In the data below, find the line that contains "#705f60; stroke-width: 20" and the line that contains "middle; dominant-baseline: central;". Copy both, plus every line between them, exactly.

(Dataset records)
++++++++
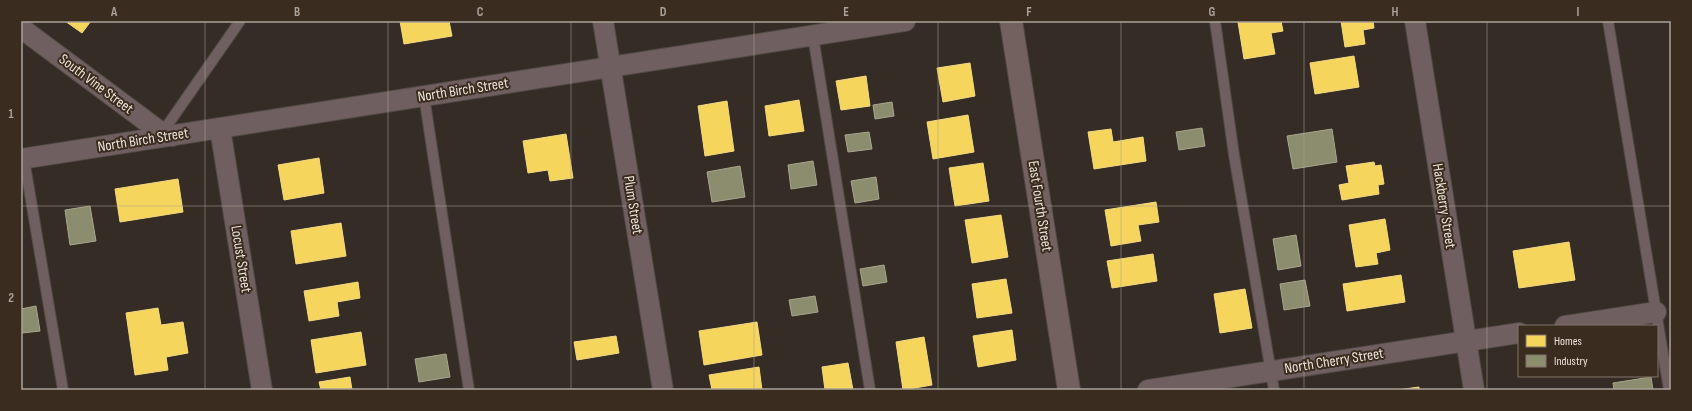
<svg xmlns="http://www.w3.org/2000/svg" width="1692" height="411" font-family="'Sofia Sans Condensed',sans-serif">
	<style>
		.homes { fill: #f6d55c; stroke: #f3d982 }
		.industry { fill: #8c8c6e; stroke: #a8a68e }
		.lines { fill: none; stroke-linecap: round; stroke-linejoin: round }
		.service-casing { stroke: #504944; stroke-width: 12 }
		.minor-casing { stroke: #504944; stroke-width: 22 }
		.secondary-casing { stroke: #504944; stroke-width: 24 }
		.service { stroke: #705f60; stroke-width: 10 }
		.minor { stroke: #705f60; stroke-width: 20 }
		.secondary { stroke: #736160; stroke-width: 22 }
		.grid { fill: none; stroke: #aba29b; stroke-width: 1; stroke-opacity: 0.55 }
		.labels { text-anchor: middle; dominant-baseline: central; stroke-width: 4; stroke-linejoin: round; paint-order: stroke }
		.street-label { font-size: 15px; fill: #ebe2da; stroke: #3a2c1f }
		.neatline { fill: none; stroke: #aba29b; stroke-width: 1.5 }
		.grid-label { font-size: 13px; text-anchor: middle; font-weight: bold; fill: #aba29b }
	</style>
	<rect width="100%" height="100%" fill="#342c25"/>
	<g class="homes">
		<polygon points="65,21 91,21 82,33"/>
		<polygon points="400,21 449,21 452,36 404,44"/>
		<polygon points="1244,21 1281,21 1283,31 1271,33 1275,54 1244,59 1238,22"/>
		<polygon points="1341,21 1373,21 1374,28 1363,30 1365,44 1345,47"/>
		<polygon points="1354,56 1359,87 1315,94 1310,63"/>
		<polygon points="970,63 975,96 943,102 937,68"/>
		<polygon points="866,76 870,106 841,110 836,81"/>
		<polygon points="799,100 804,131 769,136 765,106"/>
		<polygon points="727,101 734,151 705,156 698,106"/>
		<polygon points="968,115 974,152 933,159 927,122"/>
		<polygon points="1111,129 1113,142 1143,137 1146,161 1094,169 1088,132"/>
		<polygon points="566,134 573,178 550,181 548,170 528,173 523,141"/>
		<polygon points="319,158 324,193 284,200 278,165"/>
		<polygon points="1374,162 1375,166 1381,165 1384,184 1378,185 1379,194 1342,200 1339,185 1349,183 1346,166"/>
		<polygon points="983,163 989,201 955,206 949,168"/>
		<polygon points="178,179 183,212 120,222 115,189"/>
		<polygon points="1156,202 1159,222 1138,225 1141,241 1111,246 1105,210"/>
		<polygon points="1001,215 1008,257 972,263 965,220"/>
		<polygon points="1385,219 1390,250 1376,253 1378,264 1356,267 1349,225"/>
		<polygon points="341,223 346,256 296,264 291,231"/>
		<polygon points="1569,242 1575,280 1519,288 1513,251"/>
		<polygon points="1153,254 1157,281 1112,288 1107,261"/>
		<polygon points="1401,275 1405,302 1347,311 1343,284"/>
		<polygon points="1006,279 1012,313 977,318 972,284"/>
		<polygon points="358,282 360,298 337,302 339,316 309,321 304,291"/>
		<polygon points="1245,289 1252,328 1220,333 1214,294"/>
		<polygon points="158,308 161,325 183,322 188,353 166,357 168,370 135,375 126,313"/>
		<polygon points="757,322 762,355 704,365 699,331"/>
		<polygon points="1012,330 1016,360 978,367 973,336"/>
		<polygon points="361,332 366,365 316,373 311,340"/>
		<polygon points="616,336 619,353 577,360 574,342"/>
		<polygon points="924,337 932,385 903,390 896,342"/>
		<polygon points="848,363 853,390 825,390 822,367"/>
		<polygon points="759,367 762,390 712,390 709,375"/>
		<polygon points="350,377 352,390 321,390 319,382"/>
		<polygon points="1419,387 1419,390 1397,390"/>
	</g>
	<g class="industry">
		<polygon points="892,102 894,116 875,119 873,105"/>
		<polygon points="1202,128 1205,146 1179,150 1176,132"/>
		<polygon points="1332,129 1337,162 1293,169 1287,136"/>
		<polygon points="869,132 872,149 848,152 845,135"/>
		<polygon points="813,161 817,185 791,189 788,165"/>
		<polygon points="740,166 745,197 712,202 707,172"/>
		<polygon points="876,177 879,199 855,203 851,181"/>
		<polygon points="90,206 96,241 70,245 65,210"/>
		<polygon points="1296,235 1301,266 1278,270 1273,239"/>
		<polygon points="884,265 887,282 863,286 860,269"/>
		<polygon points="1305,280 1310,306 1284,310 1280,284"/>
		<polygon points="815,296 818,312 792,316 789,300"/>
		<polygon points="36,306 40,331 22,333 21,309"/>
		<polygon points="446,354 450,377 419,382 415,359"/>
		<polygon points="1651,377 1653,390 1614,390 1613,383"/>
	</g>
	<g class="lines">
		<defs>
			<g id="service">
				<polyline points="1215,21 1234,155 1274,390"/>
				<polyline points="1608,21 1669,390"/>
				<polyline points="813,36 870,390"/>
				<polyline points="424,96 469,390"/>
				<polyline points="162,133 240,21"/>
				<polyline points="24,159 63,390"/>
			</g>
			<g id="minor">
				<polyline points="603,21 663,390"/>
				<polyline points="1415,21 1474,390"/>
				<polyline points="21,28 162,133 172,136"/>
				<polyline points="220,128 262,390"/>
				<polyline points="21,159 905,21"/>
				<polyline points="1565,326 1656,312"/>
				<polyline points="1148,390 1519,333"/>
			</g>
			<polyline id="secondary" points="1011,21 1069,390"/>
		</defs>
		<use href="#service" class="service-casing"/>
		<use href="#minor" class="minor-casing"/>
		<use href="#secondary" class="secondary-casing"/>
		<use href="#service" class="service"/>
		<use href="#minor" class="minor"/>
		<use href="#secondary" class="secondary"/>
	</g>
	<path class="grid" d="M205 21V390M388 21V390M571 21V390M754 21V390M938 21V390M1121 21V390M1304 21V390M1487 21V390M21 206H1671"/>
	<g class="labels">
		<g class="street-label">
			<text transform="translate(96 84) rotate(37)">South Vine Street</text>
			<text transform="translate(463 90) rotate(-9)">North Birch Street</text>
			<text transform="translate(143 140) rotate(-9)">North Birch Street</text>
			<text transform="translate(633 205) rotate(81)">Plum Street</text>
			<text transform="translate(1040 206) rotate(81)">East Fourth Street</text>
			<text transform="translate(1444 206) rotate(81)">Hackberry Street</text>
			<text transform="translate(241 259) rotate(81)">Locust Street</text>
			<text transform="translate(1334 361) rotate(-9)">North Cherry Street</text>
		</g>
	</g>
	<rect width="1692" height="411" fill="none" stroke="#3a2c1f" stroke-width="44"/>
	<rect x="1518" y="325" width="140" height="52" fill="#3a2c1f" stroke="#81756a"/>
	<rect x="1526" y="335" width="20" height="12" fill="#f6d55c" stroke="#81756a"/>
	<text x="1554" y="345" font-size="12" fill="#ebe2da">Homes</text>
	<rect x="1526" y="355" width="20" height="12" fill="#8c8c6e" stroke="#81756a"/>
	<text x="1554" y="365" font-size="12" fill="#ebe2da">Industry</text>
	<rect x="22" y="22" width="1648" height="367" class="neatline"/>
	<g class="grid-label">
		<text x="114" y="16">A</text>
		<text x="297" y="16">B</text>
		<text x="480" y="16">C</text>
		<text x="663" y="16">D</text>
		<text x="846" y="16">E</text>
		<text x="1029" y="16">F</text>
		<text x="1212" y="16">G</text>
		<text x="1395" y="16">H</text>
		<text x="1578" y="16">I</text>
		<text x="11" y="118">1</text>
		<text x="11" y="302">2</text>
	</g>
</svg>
++++++++
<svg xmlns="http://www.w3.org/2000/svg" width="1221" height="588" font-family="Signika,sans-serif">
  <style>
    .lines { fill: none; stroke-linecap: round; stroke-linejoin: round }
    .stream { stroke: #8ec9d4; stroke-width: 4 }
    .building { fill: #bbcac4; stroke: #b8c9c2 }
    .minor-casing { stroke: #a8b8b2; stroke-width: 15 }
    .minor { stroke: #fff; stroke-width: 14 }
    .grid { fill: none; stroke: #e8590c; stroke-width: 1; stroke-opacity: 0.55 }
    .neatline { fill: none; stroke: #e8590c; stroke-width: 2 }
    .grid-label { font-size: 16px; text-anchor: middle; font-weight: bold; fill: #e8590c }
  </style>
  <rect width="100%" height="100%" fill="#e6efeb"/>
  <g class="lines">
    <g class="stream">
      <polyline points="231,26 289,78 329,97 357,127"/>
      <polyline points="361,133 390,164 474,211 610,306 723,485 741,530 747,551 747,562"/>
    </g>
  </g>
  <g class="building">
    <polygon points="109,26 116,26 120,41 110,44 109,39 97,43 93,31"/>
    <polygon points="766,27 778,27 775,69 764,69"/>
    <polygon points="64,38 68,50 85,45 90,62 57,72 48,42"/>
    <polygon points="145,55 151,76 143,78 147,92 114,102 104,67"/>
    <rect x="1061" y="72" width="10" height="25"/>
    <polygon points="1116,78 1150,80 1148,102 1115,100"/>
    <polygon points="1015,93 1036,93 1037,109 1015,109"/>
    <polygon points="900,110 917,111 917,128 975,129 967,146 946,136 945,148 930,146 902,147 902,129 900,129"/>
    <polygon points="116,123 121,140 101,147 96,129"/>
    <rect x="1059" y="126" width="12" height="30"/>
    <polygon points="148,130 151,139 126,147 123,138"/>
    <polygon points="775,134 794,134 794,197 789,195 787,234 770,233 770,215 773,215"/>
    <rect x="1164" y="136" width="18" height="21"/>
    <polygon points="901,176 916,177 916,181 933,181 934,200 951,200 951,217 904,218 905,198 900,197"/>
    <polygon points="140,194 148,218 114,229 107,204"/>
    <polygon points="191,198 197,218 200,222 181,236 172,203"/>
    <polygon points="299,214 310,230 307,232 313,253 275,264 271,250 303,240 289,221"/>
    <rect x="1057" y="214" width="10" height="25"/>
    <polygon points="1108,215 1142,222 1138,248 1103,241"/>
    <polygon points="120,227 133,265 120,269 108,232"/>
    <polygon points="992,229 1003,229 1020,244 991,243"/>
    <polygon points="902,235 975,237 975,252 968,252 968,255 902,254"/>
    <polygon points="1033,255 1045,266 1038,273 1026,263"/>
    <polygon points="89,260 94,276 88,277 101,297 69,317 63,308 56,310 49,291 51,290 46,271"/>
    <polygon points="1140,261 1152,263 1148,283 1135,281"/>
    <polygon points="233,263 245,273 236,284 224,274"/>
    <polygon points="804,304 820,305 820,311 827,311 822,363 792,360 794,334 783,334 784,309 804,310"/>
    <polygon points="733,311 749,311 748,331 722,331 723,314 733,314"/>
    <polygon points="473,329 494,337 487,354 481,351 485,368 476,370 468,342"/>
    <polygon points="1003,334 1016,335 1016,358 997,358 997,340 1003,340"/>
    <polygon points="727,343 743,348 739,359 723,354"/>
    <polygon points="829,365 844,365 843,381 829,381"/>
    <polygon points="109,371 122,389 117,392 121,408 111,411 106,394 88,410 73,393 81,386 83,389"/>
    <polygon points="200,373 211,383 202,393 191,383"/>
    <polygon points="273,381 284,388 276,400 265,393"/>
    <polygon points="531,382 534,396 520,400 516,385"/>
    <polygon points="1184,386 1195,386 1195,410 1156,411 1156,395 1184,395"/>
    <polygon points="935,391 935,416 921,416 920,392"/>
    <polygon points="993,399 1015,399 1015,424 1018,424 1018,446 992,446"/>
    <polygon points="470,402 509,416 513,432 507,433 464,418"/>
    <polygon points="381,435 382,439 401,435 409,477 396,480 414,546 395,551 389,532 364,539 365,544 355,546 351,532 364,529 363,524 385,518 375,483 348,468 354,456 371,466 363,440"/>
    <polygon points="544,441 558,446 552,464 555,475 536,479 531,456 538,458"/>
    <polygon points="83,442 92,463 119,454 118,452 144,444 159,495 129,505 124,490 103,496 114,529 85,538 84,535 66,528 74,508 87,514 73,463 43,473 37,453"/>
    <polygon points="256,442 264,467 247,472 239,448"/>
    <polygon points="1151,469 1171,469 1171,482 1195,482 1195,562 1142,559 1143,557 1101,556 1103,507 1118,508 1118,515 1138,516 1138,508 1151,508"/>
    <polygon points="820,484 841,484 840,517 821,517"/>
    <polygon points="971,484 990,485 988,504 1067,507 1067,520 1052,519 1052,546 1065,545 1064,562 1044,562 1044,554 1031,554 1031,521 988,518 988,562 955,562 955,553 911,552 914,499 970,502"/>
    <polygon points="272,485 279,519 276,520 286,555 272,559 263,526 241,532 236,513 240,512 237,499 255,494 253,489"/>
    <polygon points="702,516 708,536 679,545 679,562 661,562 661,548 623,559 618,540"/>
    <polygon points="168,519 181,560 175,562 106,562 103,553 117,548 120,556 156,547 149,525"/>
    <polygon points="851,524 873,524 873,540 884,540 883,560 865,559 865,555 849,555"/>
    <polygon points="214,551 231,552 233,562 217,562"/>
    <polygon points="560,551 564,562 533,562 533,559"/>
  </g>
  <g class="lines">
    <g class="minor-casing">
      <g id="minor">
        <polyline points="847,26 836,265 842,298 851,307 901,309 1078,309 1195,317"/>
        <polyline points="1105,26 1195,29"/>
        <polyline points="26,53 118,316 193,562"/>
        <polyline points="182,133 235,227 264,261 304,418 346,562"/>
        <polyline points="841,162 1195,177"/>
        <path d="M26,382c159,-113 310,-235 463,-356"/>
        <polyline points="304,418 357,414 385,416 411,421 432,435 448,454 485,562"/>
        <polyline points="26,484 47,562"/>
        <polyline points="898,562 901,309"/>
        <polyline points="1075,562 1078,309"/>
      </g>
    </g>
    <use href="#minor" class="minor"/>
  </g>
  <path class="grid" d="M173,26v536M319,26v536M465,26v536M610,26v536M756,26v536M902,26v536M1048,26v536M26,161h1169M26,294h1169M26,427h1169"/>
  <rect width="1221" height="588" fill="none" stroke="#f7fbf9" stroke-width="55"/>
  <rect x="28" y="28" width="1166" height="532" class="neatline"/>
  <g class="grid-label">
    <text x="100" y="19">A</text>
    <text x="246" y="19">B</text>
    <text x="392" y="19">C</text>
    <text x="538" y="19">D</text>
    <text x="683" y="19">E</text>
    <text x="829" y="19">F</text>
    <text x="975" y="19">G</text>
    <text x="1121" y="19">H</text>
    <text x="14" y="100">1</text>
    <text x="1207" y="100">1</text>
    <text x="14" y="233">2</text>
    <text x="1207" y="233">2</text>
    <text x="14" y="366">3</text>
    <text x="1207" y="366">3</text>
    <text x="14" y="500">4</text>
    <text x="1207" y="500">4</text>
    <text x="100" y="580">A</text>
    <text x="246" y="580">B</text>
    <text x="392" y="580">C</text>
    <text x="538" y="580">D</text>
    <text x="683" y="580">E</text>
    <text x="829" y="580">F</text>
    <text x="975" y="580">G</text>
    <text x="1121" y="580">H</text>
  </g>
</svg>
++++++++
*Response*
		.minor { stroke: #705f60; stroke-width: 20 }
		.secondary { stroke: #736160; stroke-width: 22 }
		.grid { fill: none; stroke: #aba29b; stroke-width: 1; stroke-opacity: 0.55 }
		.labels { text-anchor: middle; dominant-baseline: central; stroke-width: 4; stroke-linejoin: round; paint-order: stroke }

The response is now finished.